The visual payoff is well worth the wait in Sleepy Hollow. From start to finish the animation is crisp and effective, but the animators give us something special at the unveiling of the Headless Horseman. I’m not sure there is a more visually engaging scene in any animated feature. Although technology has certainly advanced the options for animators today, I would put Sleepy Hollow up against any modern feature in terms of its effectiveness and mood.

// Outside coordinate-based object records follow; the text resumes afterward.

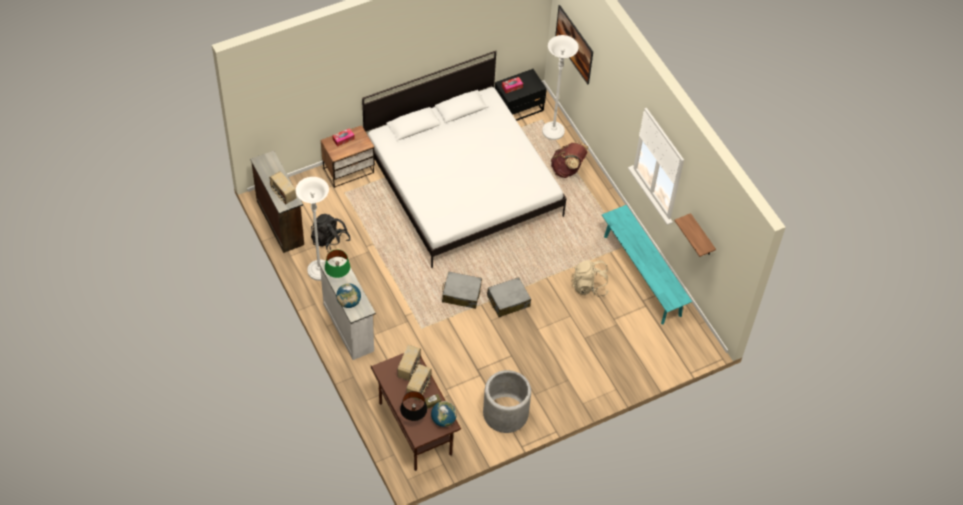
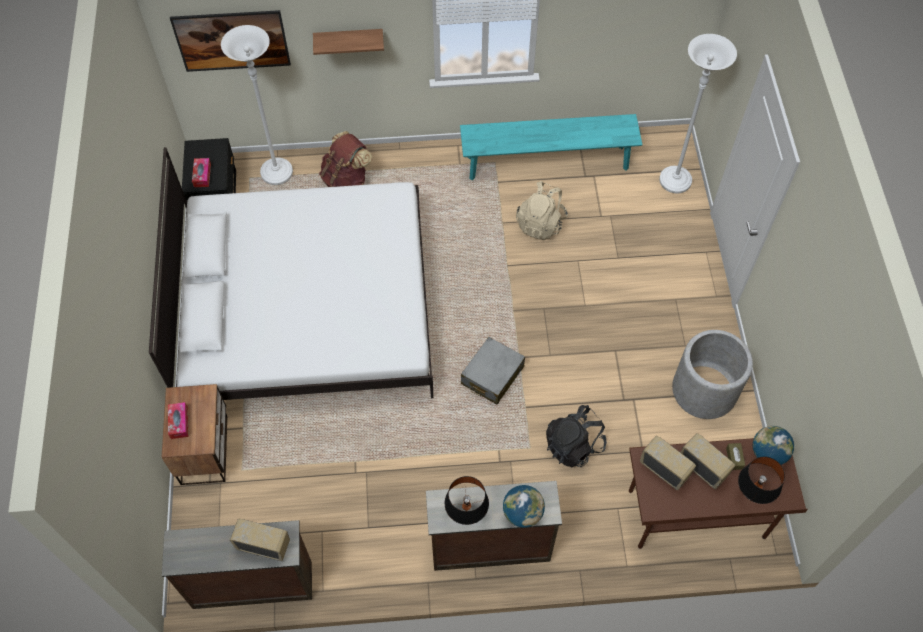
camera: 65 degrees left, 5 degrees up
(283, 194) = (264, 545): radio -> radio turned 150 degrees counterclockwise
(319, 271) = (370, 555): white floor lamp -> white floor lamp (675, 181)
(330, 242) = (323, 521): black backpack -> black backpack (574, 445)
(338, 276) = (466, 513): green table lamp -> black table lamp
(349, 327) = (489, 546): white dresser -> brown dresser
(508, 301) = (527, 323): grey suitcase -> none
(701, 236) = (610, 33): shelf -> shelf (349, 40)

One of the more interesting aspects of the film is the song Brom Bones sings at the Van Tassel farm during the famous Van Tassel Fall Festival (incidentally, Brom was the inspiration for the famous Disney character Gaston from Beauty and the Beast). His song occurs just before the end of the party when Ichabod would be traveling home through the forest. It takes the viewer about 6 times watching the movie to finally catch on that the background singers, mostly female, are an essential part of the song. Unfortunately you cannot make out what they are singing very well. This is significant because at one point these background vocalists sing the most important part of the story:

Brom:  “For once you cross that bridge my friends…..”
Background Voices:  “the ghost is through, his power ends.”
(Watch the video below at 3:00 to hear this part of the song)

So, without those background voices, we would miss that the Headless Horseman loses his power across the bridge. That is my only complaint with the film, although after you know what the background voices actually say, it becomes a fun part of the movie.

Disney’s version of The Legend of Sleepy Hollow remains, after all these years, the best. Do yourself a favor – go watch it.